Thursday, September 2, 2010
The Dullahan.
The Dullahan.
The Irish Dullahan (also Gan Ceann.) is a type of unseelie fairie. He is a soul collector who roams the countryside during midnight on certain Irish festive days. He is dressed in a long black cloak and is headless, usually seen riding a black horse and carrying his head under one arm. The head's eyes are massive and constantly dart about like flies, while the mouth is constantly in a hideous grin that touches both sides of the head. In some of the stories his horse has a head too. Its head is longer than its body by 6 yards and has flaming eyes and short ears.
The flesh of the head is said to have the colour and consistency of moldy cheese.He has a large mouth filled with razor sharp teeth filed to a point. The Dullahan's whip is actually a human corpse's spine, and the wagons they sometimes use are black horse drawn hearses. When the Dullahan stops riding, it is where a person is due to die. The Dullahan calls out their name, at which point they immediately perish.
There is no way to bar the road against a Dullahan, all locks and gates open on their own when it approaches. Also, they do not appreciate being watched while on their errands, throwing a basin of blood on those who dare to do so (often a mark that they are among the next to die), or even lashing out the watchers' eyes with their whips. Nonetheless, they are frightened of gold, and even a single gold pin can drive a Dullahan away.

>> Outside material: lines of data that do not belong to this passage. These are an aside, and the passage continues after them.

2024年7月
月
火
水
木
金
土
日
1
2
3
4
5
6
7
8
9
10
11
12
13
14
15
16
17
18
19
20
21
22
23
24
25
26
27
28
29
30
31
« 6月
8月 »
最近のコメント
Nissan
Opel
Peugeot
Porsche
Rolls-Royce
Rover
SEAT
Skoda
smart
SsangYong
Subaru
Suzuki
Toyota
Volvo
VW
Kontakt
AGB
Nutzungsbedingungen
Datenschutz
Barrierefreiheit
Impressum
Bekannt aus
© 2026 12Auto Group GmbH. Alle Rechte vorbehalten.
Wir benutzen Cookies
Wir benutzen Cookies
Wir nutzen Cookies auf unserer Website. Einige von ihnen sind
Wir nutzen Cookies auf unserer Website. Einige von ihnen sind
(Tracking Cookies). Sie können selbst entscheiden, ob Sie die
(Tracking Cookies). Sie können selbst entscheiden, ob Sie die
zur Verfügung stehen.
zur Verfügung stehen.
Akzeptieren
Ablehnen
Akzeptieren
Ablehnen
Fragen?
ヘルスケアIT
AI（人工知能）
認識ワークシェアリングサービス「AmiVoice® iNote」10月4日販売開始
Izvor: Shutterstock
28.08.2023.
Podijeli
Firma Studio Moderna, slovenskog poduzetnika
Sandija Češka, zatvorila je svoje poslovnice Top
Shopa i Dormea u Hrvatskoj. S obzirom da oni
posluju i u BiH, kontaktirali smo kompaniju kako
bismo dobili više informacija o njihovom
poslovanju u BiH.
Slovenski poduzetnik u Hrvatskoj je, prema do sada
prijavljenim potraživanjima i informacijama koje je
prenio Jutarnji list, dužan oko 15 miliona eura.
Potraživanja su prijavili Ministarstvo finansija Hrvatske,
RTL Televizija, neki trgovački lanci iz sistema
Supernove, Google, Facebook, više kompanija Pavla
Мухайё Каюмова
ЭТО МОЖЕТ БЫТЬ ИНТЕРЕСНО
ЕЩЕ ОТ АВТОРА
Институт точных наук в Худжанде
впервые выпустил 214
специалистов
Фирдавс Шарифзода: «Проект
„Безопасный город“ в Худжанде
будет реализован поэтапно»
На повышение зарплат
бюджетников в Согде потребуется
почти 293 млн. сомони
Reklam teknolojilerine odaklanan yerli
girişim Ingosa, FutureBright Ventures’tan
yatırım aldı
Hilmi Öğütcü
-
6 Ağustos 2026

The Dullahan may have been the inspiration for The Legend of Sleepy Hollow.
W. J. Fitzpatrick, a famous storyteller claims to have seen a Dullahan. He recounts:
I seen the Dullahan myself, stopping on the brow of the hill between Bryansford and Moneyscalp late one evening, just as the sun was setting. It was completely headless but it held up its own head in its hand and I heard it call out a name. I put my hand across my ears in case the name was my own, so I couldn't hear what it said. When I looked again, it was gone. But shortly afterwards, there was a bad car accident on that very hill and a young man was killed. It had been his name that the Dullahan was calling.
In other legends he sides with the legendary ghost, the Banshee, and they drive a black cart (called the Coiste Bodhar) drawn by six black horses and whips them with his whip made of a human spinal cord . (which he sometimes has on his own which he whips the eyes out of the mortals foolish enough to spy on him during his nightly runs, for he hates those with sharp eyesight.) The only fear it has is gold, which any lonely traveller at night would be wise to have to ward off him off.
Some people believe that the Dullahan is the embodied spirit of a celtic god, Crom Dubh, who demanded human sacrifices each year. The worship of Crom Dubh continued in Ireland until the sixth century, when Christian missionaries arrived from Scotland. However, Crom Dubh still wanting souls became the Dullahan or far dorocha (Which translates into Dark Man.)
The Dullahan serves no master but death.